E como a Embrapa Informática Agropecuária espera contribuir para turbinar esse desempenho? Quais os projetos que vocês já estão desenvolvendo nessa direção?
Bem, somos um centro de pesquisa, desenvolvimento e inovação em agricultura digital. Nos últimos três anos, lideramos mais de 40 projetos financiados pela Embrapa e por fontes externas. Entre eles, destacam-se pesquisas com drones para monitoramento das pastagens e do rebanho bovino, o uso de visão computacional e inteligência artificial na fruticultura de precisão, o desenvolvimento de ferramentas digitais para a avaliação do balanço de carbono e a aplicação da internet das coisas na irrigação inteligente e em sistemas de integração lavoura-pecuária floresta (ILPF), além da geração de aplicativos móveis de apoio à tomada de decisão, como o Zarc Plantio Certo e o Roda da Reprodução. Ou seja, todo um acervo de conteúdo para ajudar os produtores do agro e o Brasil a atender à demanda de aumento da produção agrícola com sustentabilidade, do ponto de vista econômico, ambiental e social. Enfim, a agricultura digital é um dos pilares estratégicos para adicionar valor ao sistema de produção agrícola. E, cada vez mais, as tecnologias digitais são fatores determinantes para agregar valor, trazer mais transparência e atender ao novo perfil de consumidor, muito mais exigente e preocupado com a nutrição e a saúde, como falamos aí atrás em nossa conversa,
Na live de apresentação da Embrapa Agricultura Digital, você também falou sobre o Corredor Agrotecnológico de São Paulo. O que vem a ser ele?
Trata-se de uma iniciativa que tem por objetivo impulsionar o desenvolvimento tecnológico, a partir de um estudo elaborado em parceria com o Ministério da Agricultura e a Wylinka – uma organização sem fins lucrativos que tem como propósito mobilizar e desenvolver instituições e ecossistemas para a inovação e o empreendedorismo –, que vai promover o desenvolvimento regional, com foco na conexão de hubs de abrangência nacional que integram pequenas e médias cidades.

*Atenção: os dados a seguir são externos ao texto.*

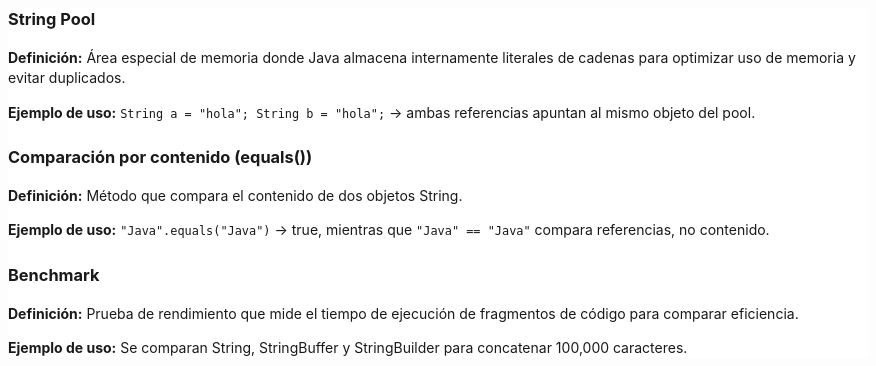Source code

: ### String Pool

**Definición:** Área especial de memoria donde Java almacena internamente literales de cadenas para optimizar uso de memoria y evitar duplicados.

**Ejemplo de uso:** `String a = "hola"; String b = "hola";` → ambas referencias apuntan al mismo objeto del pool.

### Comparación por contenido (equals())

**Definición:** Método que compara el contenido de dos objetos String.

**Ejemplo de uso:** `"Java".equals("Java")` → true, mientras que `"Java" == "Java"` compara referencias, no contenido.

### Benchmark

**Definición:** Prueba de rendimiento que mide el tiempo de ejecución de fragmentos de código para comparar eficiencia.

**Ejemplo de uso:** Se comparan String, StringBuffer y StringBuilder para concatenar 100,000 caracteres.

Assim, seus principais objetivos são fortalecer e expandir o desenvolvimento tecnológico e o crescimento do setor agropecuário no Brasil, dar relevância global como liderança em inovação e empreendedorismo em agricultura, compartilhar recursos presentes no território para impulsionar a inovação aberta e o empreendedorismo, e ser ponto de conexão global para empresas e agtechs, e link direto para acesso aos diferentes hubs brasileiros.
Quem assistiu o evento online também ficou sabendo de outras novidades, como o lançamento de um data center científico, para ampliar a capacidade de armazenamento de dados de pesquisa e o processamento de alto desempenho da Embrapa. Como vocês conseguiram viabilizá-lo e como ele irá funcionar?
Isso só foi possível graças à captação de recursos por meio de cooperação técnica com o Banco Central e de emenda parlamentar da bancada de São Paulo. Essa nova infraestrutura vai atender a outros centros de pesquisa da empresa, bem como universidades e institutos parceiros, a fim de garantir o acesso seguro à rede computacional da Embrapa. E os recursos da emenda também permitiram a criação do coworking, um espaço para receber parceiros e startups, em um ambiente propício à criação compartilhada de soluções tecnológicas e projetos inovadores.